Laboratory tests may help discover the inflammation: C-reactive protein level, erythrocyte sedimentation rate, level of peripheral leukocytes, ferritin level, Anti-nuclear antibody, antinuclear antibody level, and rheumatoid factor status. Most commonly, however, it is an MRI or bone scan that reveals the inflammation and/or lesions.

A doctor could easily misdiagnose CRMO as muscle spasms or simple inflammation and routinely prescribe anti-inflammatory medicines, which is the normal treatment for CRMO. Many childhood aches and pains are dismissed as growing pains. Parents might not even realize that the child needs to see a doctor. CRMO has deep pain, swelling, and a possible fever but not always. A limp may be falsely considered as the result of an over-active lifestyle. A parent or doctor may not associate a longer limb with CRMO. Without an xray, mri, or bone scan, the bone lesions will go undetected. A child could be misdiagnosed or undiagnosed; take over the counter anti-inflammatory medicines; and live past the illness.

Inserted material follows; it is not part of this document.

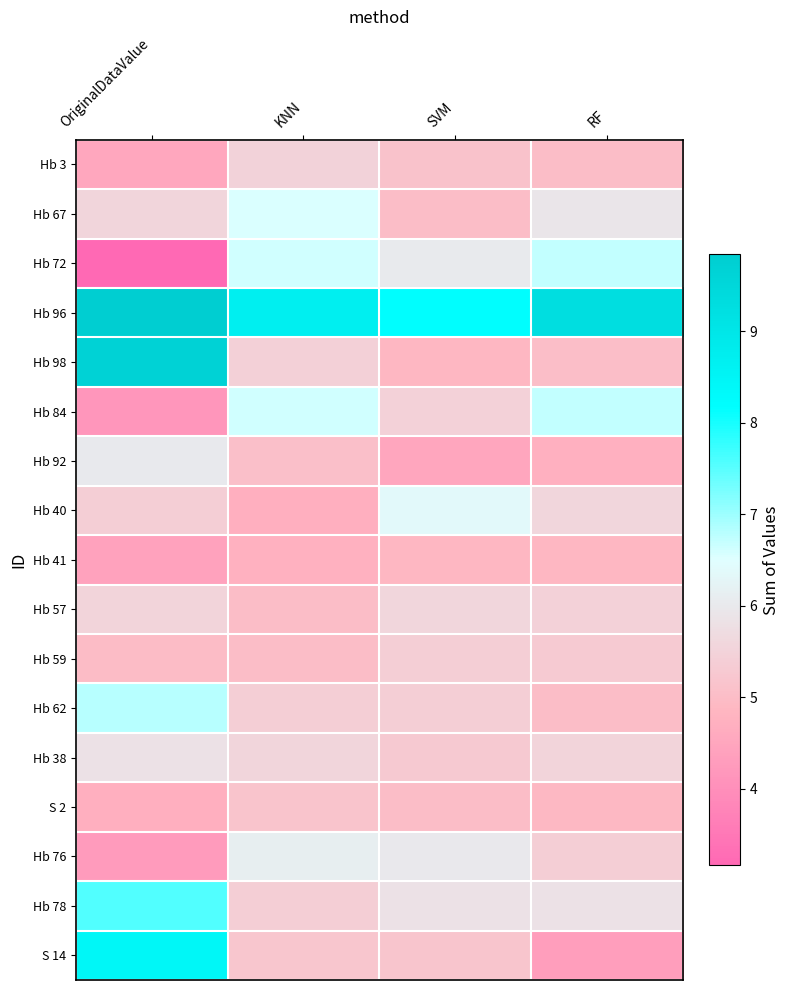

Rank the series by their maximum value, from lowest to highest.

Hb 41, S 2, Hb 59, Hb 3, Hb 57, Hb 38, Hb 92, Hb 76, Hb 40, Hb 67, Hb 72, Hb 84, Hb 62, Hb 78, S 14, Hb 98, Hb 96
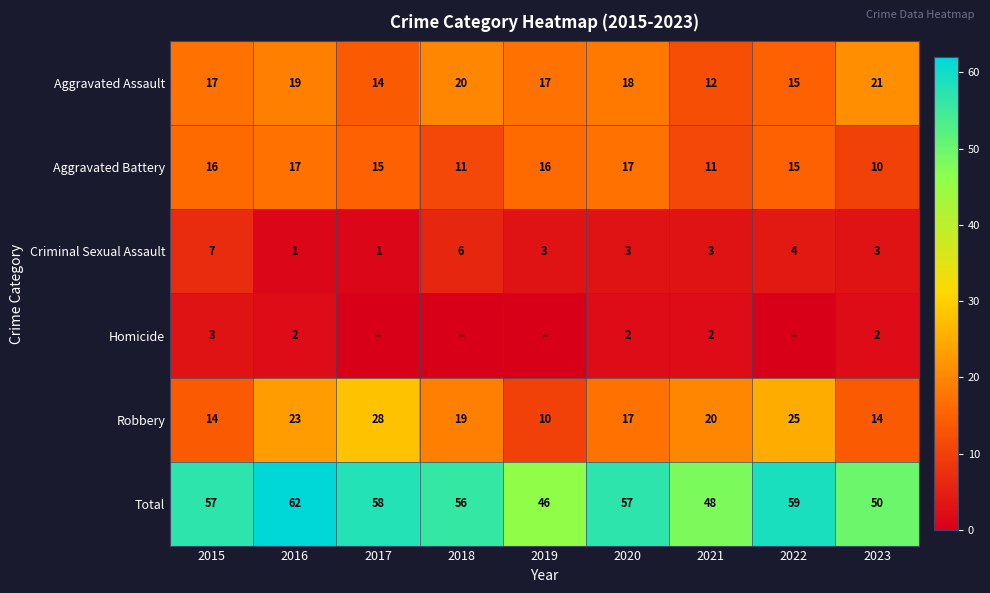

How many data points does each series have?

9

Parents, with sick children, want a diagnosis, and doctors want to give them one. CRMO may be a catch-all medical phrase for painful, bone lesions that do not have a better diagnosis such as arthritis, rheumatic fever, bacterial osteomyelitis, ewing sarcoma, leukemia, lymphoma, rhabdomyosarcoma, neuroblastoma metastasis, eosinophilic granuloma or Langerhans cell histiocytosis. When all the previous illnesses are ruled out and a bone biopsy turns up negative for any known cancer, bacteria, or fungus, CRMO is usually diagnosed.

Regardless of the diagnosis or lack of diagnosis, the patient is suffering from inflammation and possibly intense pain. As such, the most common prescription is for anti-inflammatory medicines such as NSAIDs and steroids. Antibiotics are not commonly prescribed because there is no bacterial or fungal infection.